Milefortlet of the Roman Cumbrian Coast defences

Milefortlet 9 (Skinburness) was a Milefortlet of the Roman Cumbrian Coast defences. These milefortlets and intervening stone watchtowers extended from the western end of Hadrian's Wall, along the Cumbrian coast and were linked by a wooden palisade. They were contemporary with defensive structures on Hadrian's Wall. There is little to see on the ground but Milefortlet 9 has been located on aerial photographs.

==Description==
Milefortlet 9 is situated in a field northeast of the village of Skinburness, in the civil parish of Silloth. The outline of the milefortlet was seen on aerial photographs in 1949. These show that the fortlet has external dimensions of approximately 65 metres by 61 metres with traces of a possible outer ditch. Various pits, ditches and maculae are visible close to this fortlet as cropmarks on air photographs, but it is not clear if any relate to it. A portion of an inscribed Roman altar, dedicated to the Matres was found in the summer of 1866 lying on the seashore close to this site, and is now in the British Museum.

The coastline to the north is interrupted by Moricambe Bay, and the next known fort is Milefortlet 5. Milefortlets 8, 7 and 6 were once thought to have been eroded by Moricambe, but there is in fact no evidence that the sites ever existed, and the system to the north is believed to begin again with Milefortlet 5.

== Associated Towers ==
Each milefortlet had two associated towers, similar in construction to the turrets built along Hadrian's Wall. These towers were positioned approximately one-third and two-thirds of a Roman mile to the west of the Milefortlet, and would probably have been manned by part of the nearest Milefortlet's garrison. The towers associated with Milefortlet 9 are known as Tower 9A and Tower 9B. The locations of both towers are uncertain, and their positions have been estimated by measurement to adjoining Roman frontier works. Both sites have been built over.

* Material shown *
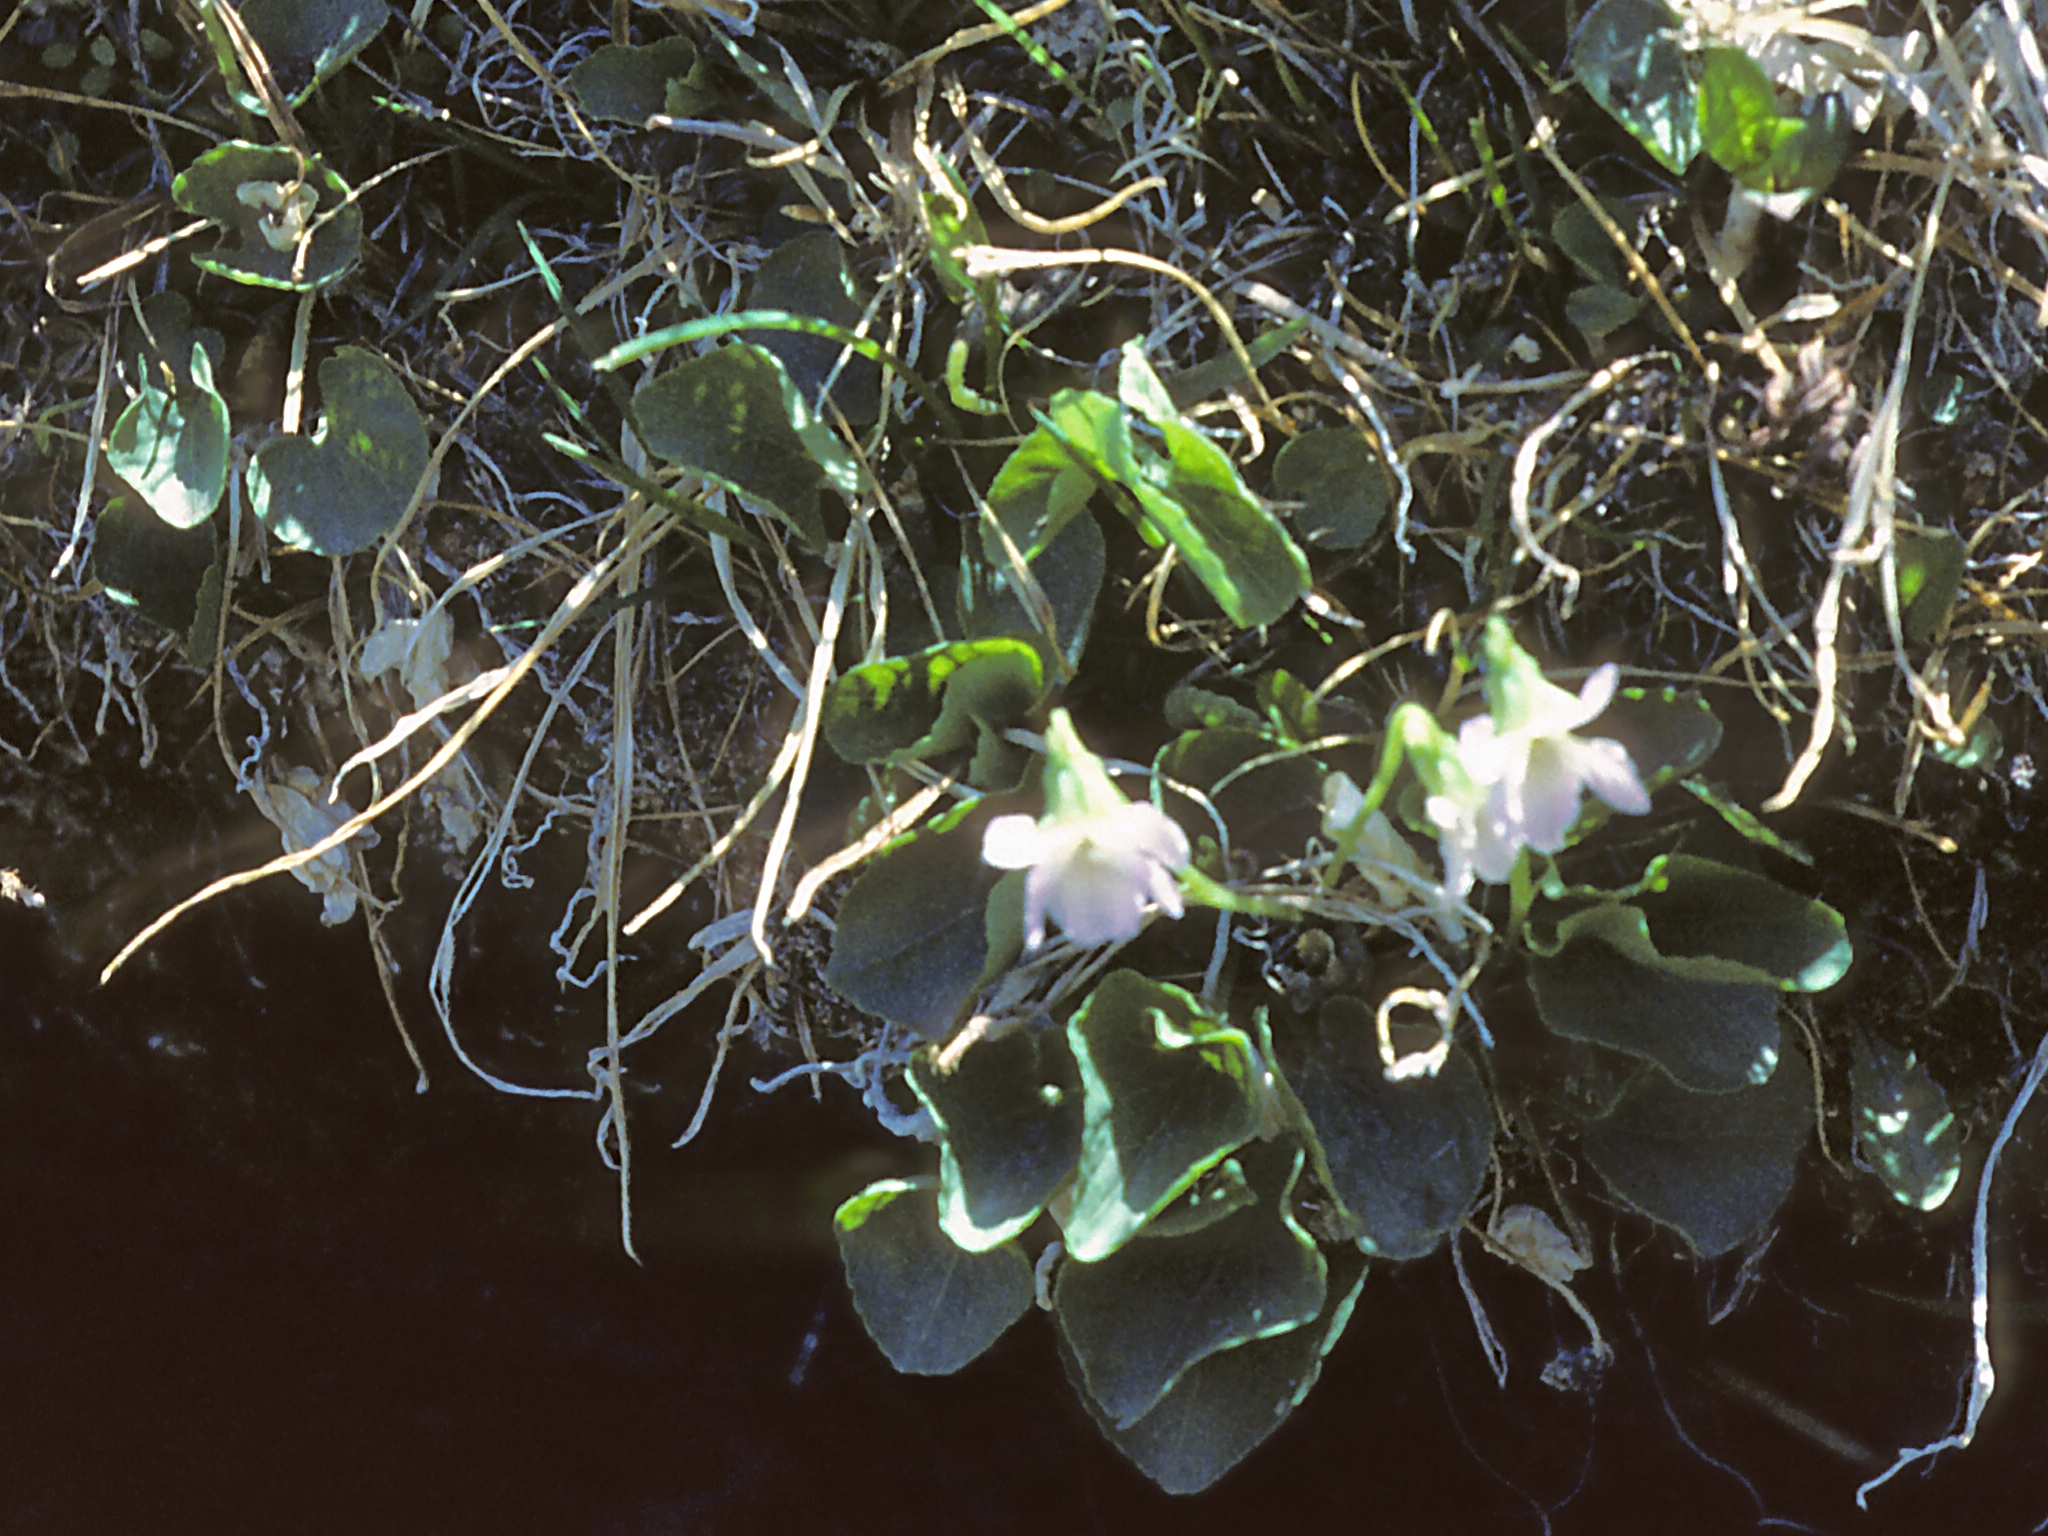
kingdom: Plantae
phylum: Tracheophyta
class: Magnoliopsida
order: Malpighiales
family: Violaceae
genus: Viola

* Activity *
Answer these questions from the text on Milefortlet 9.
(a) In what year was the outline of the milefortlet seen on aerial photographs?
(b) Where is the inscribed altar fragment found on the seashore now kept?
(c) What names are given to the two towers associated with Milefortlet 9?
The material is drawn from a different source than the text.

* Solution to this task *
(a) 1949
(b) The British Museum
(c) Tower 9A and Tower 9B